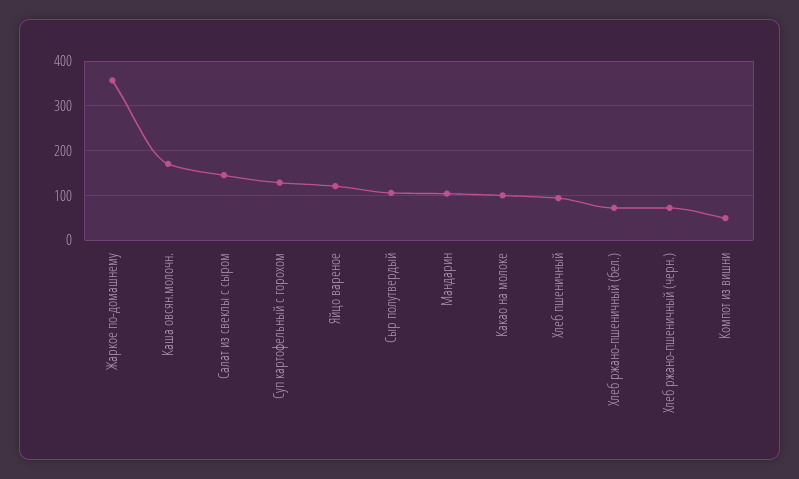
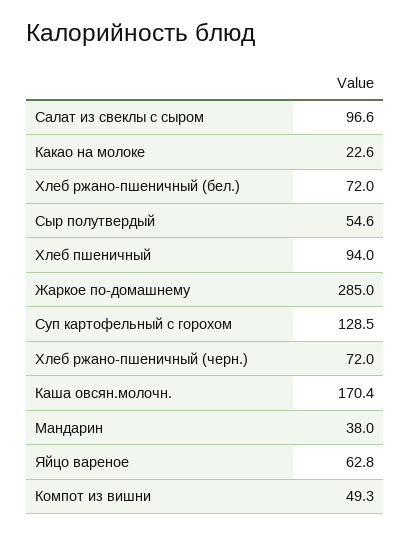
Жаркое по-домашнему: 360 -> 285
Салат из свеклы с сыром: 140 -> 96.6
Яйцо вареное: 120 -> 62.8
Сыр полутвердый: 100 -> 54.6
Мандарин: 100 -> 38
Какао на молоке: 100 -> 22.6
■ ■ ■ ■ ■
> [REQUIRED WORK]: Write the records above out again exactly, but not the pictures.

> [EXPECTED OUTPUT]:
Жаркое по-домашнему: 360 -> 285
Салат из свеклы с сыром: 140 -> 96.6
Яйцо вареное: 120 -> 62.8
Сыр полутвердый: 100 -> 54.6
Мандарин: 100 -> 38
Какао на молоке: 100 -> 22.6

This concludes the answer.